Reductive or oxidative mechanisms:
(a) NO reductive synthesis mechanism mostly occurs in plasma membrane, chloroplasts, apoplast, peroxisomes, cytoplasm, and mitochondria through reduction of nitrate or nitrite by nitrate reductase. NO production through nitrate substrate is reduced by cytosolic nitrate reductase and plasma membrane-bound nitrate reductase, whereas NO production through nitrite substrate is reduced by plasma membrane-bound nitrite: NO reductase, mitochondrial electron transfer chain-dependent enzymatic nitrite: NO reductase, and peroxisomal xanthine oxidoreductase. In an acidic environment, nitrite produces nitric oxide through several reversible reactions. Polyamines induce NO production through reductive and oxidative mechanisms.
(b) Oxidation of aminated molecules, such as L-arginine by the L-arginine -dependent NOSL enzyme or by using polyamines, and hydroxylamine is the second category. Oxidation of L-arginine takes place in chloroplasts and leaf peroxisomes. In chloroplasts, the oxidation of L-arginine requires nicotinamide adenine dinucleotide phosphate and calcium ions, whereas in leaf peroxisomes, the oxidation of L-arginine requires flavin mononucleotide, flavin adenine dinucleotide, calmodulin, and calcium ions. Hydroxylamine also acts as a substrate in the oxidative mechanism. NOSL enzyme is also involved in NO production by using polyamine as a substrate.
3) Spatial and Temporal Regulation of NO Synthesis: Synthesis of NO in plants is tightly regulated both spatially and temporally, allowing for precise signaling in response to various developmental and environmental cues.
4) Reactions and Interactions of NO: NO can interact with various molecules, resulting in the generation of reactive nitrogen species and leading to a wide range of physiological responses. One of the significant interactions involves the formation of peroxynitrite, which results from the rapid reaction between NO and superoxide. NO can also react with various metals of metalloproteins, such as iron (Fe) and copper (Cu) or with amino acids.
5) Functions of NO in Plants:
a) Regulation of Plant Growth and Development. NO participates in numerous aspects of plant growth and development, including seed germination, root development, shoot elongation, and flowering.
b) Defense Against Abiotic Stress. NO plays a crucial role in plants’ responses to abiotic stressors, such as drought, salinity, and extreme temperatures.
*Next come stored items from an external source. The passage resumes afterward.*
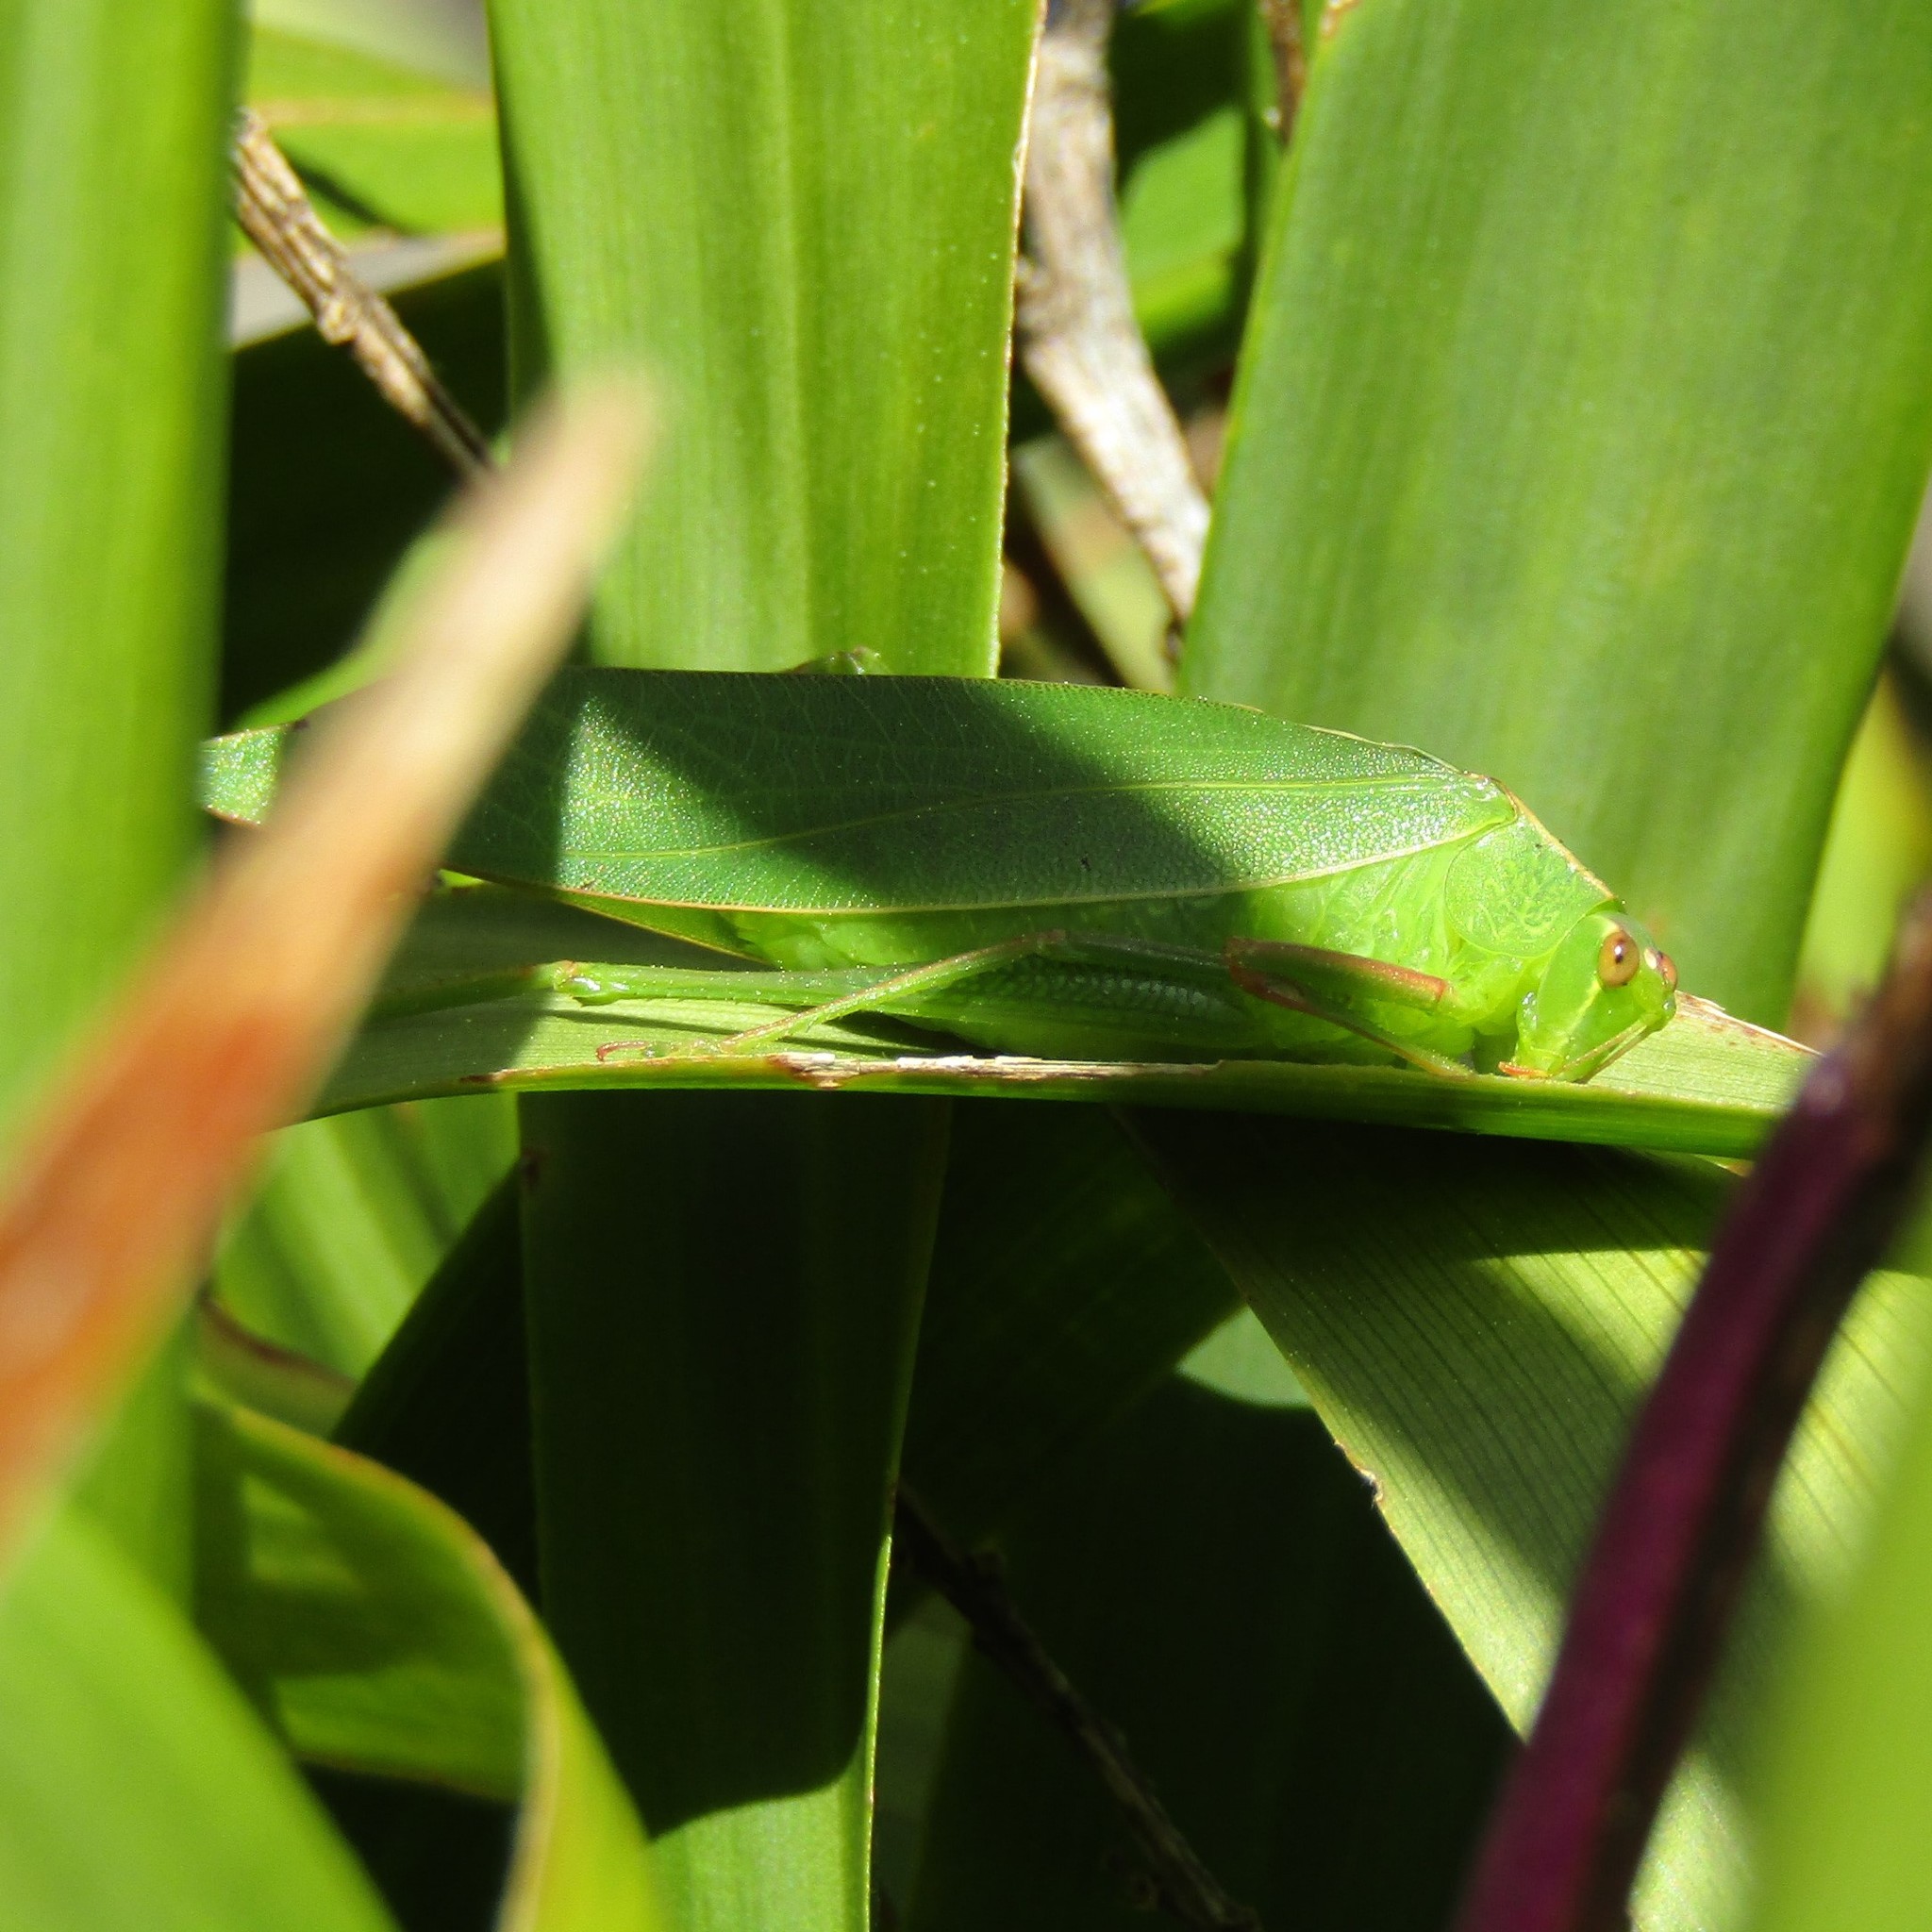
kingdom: Animalia
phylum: Arthropoda
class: Insecta
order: Orthoptera
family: Tettigoniidae
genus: Caedicia
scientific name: Caedicia simplex
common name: Common garden katydid
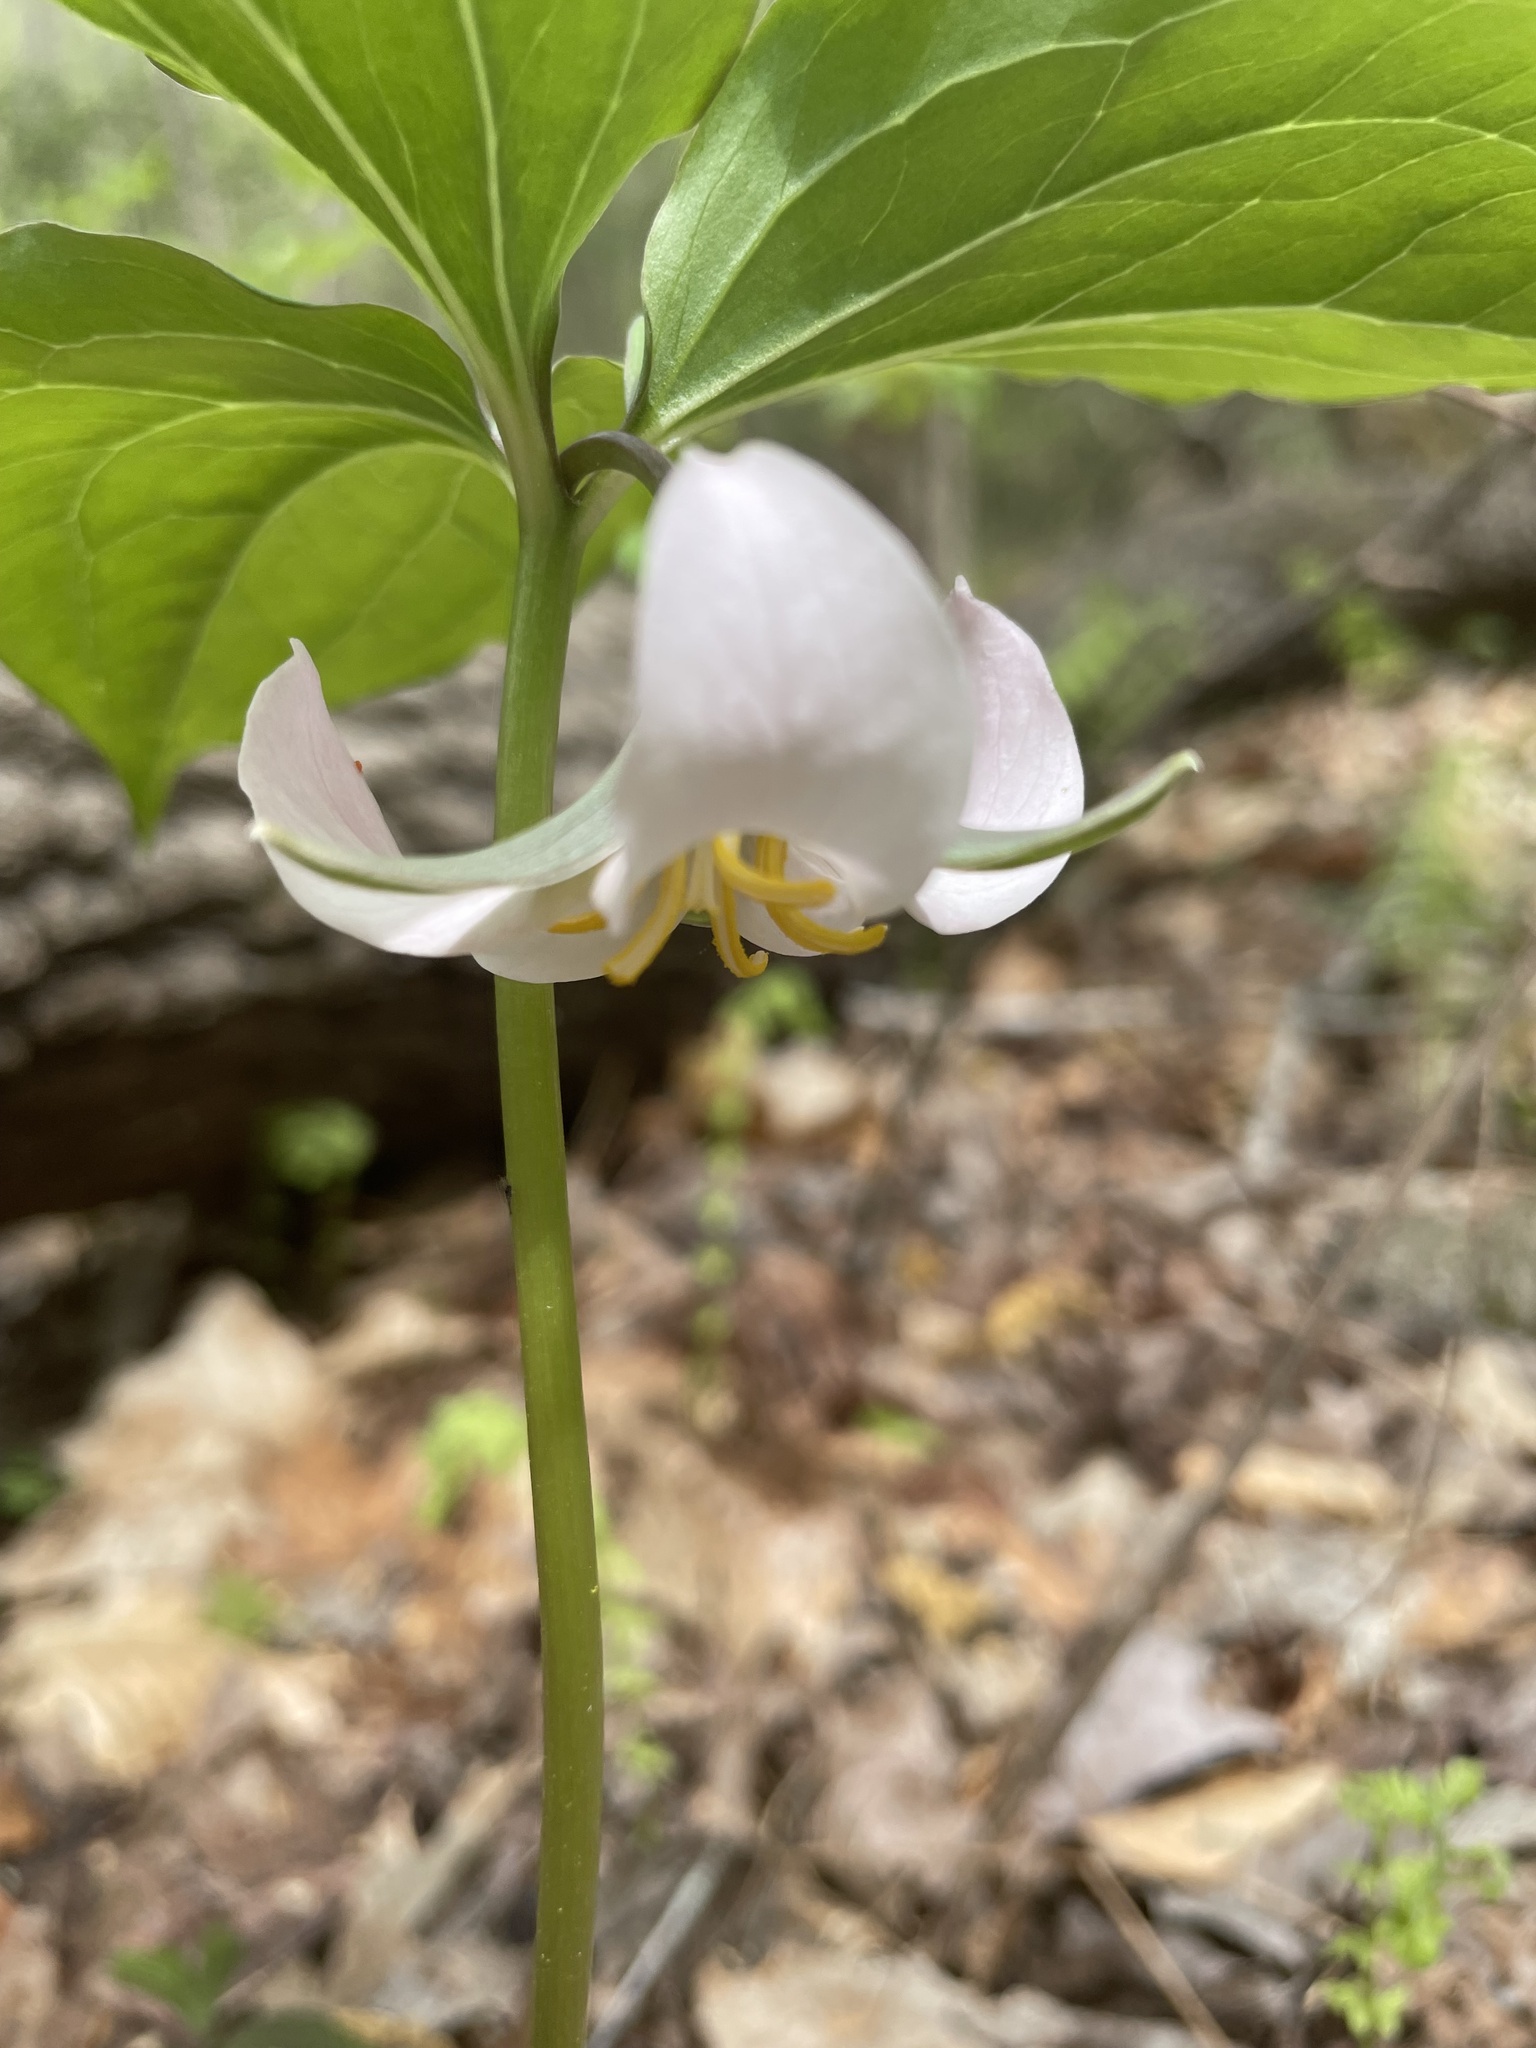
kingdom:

c) Response to Biotic Stress: NO is involved in the plant’s defense against pathogens and pests. It can trigger the synthesis of defense-related compounds.
d) Regulation of Stomatal Movements: NO influences stomatal movements, regulating gas exchange and water loss in plants.
e) Signal Transduction: NO acts as a secondary messenger in various signal transduction pathways, allowing plants to integrate and respond to multiple external and internal signals effectively.